Two generations ago there was the censored media coverage of the Vietnam War; a generation ago there were the pro-war psy ops the U.S. was starting to flood the world with; this propaganda effort has gotten more expansive and tinged with violent imagery over the years, but it overall molds into one long deception. I’ve reiterated this in all of my articles lately because Americans need to be aware of it urgently right now. Partly from the suppression of the last Korean War’s atrocities, wherein nearly three million people were killed as the U.S. pummeled North Korea with bombs and artillery, the president is able to threaten an unprovoked nuclear holocaust against the North Korean people.
The wild irrationality of that plan, added onto America’s preparations for war with Iran and rapid expansions this year of the existing conflicts, is how an empire reacts to its own decline. “Historians of empire call these military fiascos, a feature of all late empires, examples of ‘micro-militarism,’” wrote Chris Hedges this month about the fall of American power. “The Athenians engaged in micro-militarism when during the Peloponnesian War (431-404 B.C.) they invaded Sicily, suffering the loss of 200 ships and thousands of soldiers and triggering revolts throughout the empire. Britain did so in 1956 when it attacked Egypt in a dispute over the nationalization of the Suez Canal and then quickly had to withdraw in humiliation, empowering a string of Arab nationalist leaders such as Egypt’s Gamal Abdel Nasser and dooming British rule over the nation’s few remaining colonies. Neither of these empires recovered.”

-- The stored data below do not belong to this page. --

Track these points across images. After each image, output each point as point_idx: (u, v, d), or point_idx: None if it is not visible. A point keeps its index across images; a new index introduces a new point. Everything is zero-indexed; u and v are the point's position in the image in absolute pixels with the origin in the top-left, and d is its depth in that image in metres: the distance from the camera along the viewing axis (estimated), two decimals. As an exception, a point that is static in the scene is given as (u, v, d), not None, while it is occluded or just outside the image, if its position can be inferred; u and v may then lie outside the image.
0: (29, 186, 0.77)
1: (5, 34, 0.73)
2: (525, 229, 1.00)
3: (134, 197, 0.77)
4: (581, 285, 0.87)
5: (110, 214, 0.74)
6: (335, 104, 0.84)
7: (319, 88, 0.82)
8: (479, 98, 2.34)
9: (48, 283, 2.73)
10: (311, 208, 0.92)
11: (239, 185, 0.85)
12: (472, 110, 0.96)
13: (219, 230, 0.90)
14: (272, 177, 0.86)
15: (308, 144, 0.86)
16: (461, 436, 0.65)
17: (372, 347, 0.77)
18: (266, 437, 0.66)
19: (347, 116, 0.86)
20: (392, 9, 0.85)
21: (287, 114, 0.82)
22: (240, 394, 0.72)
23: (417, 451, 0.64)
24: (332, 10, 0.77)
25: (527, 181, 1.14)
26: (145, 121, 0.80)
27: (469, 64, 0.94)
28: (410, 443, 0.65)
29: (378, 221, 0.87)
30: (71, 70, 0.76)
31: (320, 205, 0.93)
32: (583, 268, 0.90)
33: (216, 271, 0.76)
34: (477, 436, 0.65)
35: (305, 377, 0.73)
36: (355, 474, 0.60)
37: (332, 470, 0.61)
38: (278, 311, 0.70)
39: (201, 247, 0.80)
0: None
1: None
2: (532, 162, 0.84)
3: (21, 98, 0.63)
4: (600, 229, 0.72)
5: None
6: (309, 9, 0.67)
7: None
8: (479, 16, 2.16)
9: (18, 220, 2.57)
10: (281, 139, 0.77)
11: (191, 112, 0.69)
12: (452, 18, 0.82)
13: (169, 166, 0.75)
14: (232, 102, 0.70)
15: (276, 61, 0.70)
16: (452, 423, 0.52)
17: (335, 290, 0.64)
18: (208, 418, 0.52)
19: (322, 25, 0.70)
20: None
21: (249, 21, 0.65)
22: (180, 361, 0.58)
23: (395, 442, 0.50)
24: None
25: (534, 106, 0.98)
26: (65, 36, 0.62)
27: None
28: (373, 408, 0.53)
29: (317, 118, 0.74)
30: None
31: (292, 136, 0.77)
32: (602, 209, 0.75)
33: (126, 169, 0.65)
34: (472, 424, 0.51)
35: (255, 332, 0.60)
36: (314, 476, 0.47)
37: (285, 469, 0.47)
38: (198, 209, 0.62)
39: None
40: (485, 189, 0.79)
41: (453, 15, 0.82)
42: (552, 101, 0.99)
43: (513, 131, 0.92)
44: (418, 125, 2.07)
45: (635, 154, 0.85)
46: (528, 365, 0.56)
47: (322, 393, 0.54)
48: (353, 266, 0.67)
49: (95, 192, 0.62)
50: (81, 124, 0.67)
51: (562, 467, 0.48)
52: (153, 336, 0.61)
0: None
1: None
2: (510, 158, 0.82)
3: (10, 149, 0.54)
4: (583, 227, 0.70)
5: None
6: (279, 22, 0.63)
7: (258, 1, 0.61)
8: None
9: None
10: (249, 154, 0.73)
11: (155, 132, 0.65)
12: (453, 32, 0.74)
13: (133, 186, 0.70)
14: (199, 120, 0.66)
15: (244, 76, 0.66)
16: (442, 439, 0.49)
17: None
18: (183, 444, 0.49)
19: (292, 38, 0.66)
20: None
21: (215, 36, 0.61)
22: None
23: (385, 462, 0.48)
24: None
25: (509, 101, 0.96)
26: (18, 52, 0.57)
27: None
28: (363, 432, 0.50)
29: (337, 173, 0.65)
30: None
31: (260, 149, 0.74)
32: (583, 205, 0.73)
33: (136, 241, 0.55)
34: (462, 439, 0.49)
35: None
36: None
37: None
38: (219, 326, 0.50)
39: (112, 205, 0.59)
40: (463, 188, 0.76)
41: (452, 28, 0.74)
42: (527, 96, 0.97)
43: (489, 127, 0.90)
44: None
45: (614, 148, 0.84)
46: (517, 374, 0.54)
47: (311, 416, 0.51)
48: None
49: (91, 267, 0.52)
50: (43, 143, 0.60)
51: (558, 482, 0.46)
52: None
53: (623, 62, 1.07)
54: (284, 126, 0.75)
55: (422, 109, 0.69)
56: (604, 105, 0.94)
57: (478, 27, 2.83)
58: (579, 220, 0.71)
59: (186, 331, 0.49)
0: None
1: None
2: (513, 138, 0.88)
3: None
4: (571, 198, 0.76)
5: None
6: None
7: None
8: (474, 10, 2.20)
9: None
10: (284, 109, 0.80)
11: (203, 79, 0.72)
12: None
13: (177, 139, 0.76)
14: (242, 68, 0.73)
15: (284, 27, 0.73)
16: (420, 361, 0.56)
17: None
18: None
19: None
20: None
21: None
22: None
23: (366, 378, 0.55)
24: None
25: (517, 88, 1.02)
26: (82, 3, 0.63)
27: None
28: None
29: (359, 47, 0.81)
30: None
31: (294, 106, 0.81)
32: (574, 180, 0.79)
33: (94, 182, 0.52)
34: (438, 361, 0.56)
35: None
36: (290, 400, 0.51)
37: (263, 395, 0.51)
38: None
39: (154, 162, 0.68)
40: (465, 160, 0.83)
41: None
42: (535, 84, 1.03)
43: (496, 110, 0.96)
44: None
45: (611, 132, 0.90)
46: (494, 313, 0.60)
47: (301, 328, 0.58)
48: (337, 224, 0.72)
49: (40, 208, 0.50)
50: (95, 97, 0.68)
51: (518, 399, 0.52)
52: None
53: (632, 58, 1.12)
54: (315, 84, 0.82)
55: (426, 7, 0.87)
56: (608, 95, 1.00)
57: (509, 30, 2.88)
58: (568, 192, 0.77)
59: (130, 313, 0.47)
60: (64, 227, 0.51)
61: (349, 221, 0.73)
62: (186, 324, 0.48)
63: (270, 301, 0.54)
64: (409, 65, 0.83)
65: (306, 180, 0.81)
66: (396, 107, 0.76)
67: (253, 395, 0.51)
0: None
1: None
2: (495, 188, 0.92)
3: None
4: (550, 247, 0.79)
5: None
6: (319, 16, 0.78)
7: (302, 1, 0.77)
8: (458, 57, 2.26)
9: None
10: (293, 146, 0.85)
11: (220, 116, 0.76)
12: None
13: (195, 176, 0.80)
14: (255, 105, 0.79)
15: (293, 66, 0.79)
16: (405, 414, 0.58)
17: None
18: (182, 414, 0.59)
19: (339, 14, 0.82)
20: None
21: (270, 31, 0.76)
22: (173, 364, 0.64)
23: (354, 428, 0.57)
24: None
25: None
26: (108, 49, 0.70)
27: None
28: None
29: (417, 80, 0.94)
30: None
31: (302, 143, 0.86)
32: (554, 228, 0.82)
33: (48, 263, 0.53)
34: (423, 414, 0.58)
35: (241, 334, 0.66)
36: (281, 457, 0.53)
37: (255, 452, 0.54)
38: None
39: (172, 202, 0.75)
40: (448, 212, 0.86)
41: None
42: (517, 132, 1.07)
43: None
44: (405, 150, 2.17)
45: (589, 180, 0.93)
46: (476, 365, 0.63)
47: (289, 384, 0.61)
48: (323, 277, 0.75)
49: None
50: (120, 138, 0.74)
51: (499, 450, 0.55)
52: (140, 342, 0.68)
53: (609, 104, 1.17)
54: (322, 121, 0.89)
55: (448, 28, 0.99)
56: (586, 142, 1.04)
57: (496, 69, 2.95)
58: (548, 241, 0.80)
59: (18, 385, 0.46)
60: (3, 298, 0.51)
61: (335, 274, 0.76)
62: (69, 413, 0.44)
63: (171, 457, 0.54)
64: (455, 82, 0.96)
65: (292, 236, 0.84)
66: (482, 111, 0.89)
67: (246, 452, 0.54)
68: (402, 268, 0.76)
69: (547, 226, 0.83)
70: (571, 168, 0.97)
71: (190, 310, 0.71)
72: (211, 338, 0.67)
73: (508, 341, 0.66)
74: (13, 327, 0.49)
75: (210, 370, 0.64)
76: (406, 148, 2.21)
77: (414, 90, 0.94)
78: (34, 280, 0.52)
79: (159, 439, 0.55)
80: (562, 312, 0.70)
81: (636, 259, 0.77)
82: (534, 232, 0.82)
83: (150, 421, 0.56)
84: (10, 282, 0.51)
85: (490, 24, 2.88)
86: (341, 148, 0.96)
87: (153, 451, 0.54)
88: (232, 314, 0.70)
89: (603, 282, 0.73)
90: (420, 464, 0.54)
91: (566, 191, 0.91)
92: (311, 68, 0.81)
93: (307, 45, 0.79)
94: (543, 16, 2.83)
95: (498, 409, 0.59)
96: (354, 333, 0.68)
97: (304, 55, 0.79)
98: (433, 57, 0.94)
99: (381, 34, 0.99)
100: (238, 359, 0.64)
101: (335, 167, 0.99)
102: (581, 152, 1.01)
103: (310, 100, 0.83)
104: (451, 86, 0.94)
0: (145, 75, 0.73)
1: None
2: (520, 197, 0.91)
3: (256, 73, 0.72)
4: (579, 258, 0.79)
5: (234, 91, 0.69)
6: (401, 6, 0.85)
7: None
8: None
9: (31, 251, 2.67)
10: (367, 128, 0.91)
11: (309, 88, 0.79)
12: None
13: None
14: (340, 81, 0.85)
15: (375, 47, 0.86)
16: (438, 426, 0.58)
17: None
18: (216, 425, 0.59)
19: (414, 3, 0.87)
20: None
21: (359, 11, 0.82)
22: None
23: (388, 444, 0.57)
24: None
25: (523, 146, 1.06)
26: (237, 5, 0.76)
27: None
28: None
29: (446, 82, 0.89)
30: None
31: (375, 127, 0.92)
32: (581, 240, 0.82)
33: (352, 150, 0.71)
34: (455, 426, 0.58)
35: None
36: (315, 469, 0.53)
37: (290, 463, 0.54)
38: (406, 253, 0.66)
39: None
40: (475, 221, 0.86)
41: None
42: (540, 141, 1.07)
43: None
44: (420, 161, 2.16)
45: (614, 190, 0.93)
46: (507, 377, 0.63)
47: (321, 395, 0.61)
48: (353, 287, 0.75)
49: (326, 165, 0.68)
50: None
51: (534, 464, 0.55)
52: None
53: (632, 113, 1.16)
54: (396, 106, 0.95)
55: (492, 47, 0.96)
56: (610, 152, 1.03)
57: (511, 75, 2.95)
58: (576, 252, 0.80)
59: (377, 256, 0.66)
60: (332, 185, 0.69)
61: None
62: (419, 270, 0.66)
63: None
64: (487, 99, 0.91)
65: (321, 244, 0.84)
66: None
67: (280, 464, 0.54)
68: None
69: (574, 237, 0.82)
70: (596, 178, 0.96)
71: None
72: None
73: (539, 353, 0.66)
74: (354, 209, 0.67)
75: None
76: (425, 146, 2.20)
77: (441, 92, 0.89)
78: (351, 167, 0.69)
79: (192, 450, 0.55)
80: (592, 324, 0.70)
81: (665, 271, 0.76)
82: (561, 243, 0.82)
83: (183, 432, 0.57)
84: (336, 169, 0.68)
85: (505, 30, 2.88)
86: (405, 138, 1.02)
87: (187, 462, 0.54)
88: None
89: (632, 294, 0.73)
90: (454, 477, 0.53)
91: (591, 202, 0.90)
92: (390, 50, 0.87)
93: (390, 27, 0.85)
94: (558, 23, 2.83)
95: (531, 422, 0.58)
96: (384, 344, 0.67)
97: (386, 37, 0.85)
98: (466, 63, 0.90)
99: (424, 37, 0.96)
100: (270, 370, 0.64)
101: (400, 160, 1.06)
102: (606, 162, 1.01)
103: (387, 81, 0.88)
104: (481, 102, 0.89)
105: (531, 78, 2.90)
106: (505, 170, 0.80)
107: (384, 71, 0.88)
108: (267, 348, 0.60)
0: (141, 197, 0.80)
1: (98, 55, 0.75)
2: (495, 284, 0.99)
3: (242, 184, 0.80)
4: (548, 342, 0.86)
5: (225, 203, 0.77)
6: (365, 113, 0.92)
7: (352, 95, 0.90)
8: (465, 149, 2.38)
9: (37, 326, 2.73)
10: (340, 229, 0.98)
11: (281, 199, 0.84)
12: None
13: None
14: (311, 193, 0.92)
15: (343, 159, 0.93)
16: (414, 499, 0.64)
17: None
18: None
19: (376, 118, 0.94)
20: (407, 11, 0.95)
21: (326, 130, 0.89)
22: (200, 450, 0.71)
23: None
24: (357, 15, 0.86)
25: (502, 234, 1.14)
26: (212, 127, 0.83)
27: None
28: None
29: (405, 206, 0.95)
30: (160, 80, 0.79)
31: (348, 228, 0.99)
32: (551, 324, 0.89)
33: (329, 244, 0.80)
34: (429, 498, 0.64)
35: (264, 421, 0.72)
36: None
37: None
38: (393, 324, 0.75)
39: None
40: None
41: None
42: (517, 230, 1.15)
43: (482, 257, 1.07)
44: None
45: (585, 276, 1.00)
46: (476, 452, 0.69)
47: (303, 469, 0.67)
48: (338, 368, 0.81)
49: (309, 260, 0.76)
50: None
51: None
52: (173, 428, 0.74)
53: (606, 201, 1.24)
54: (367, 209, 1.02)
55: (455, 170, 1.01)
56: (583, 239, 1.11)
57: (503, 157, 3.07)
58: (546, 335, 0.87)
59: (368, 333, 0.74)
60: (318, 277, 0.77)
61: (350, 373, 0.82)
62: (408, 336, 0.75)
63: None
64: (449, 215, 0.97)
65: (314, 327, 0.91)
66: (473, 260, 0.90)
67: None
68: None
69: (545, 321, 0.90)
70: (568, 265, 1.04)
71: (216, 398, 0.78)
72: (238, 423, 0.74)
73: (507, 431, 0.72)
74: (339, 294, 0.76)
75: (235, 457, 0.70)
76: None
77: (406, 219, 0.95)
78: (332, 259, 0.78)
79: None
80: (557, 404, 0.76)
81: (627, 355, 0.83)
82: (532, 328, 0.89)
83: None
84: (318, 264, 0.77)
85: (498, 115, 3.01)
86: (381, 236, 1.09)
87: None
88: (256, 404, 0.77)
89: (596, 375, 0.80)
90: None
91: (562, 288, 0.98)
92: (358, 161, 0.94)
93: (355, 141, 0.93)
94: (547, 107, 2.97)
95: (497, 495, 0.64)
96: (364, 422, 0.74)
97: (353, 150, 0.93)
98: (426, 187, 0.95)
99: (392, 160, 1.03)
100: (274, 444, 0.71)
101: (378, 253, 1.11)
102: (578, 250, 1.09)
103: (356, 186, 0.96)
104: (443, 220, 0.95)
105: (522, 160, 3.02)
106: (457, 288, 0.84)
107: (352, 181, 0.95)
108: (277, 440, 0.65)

Hoping for the power structure to defeat itself in this way would be what an impotent opposition does, similar to the minute ritual many on the left went through last year of debating whether Trump or Clinton might be best for our cause. Without a unified, active major movement towards radical progressive change, the bargains we make with the future will still end in our destruction. Multiple climate research sources published a report in April saying the last year where catastrophic climate change is avoidable will be 2020. If carbon emissions continue to rise or stagnate after then, temperatures will inevitably go up more than two degrees Fahrenheit, making sea levels rise meters by the end of the century and making large parts of the planet uninhabitable.
Even the poorest people can take part in the movement to stop this, since it starts with questioning corporate state propaganda, spreading suppressed information, and speaking out against racism and bigotry in our immediate lives. Next we need to seek out or create our local progressive organizing groups, and use them to transform the country city by city. Ultimately we’ll have to take drastic actions toward revolt, like refusing to pay taxes, protesting amid risk of police retribution, and not going to work or buying products for days at a time. 
The encouragement we can take for these struggles is that we’re building onto a risein popular movements that’s been happening for several years, and that clearly scares the elite. But these movements aren’t strong enough yet, and without massive mobilization toward them, the worst atrocities will be yet to come.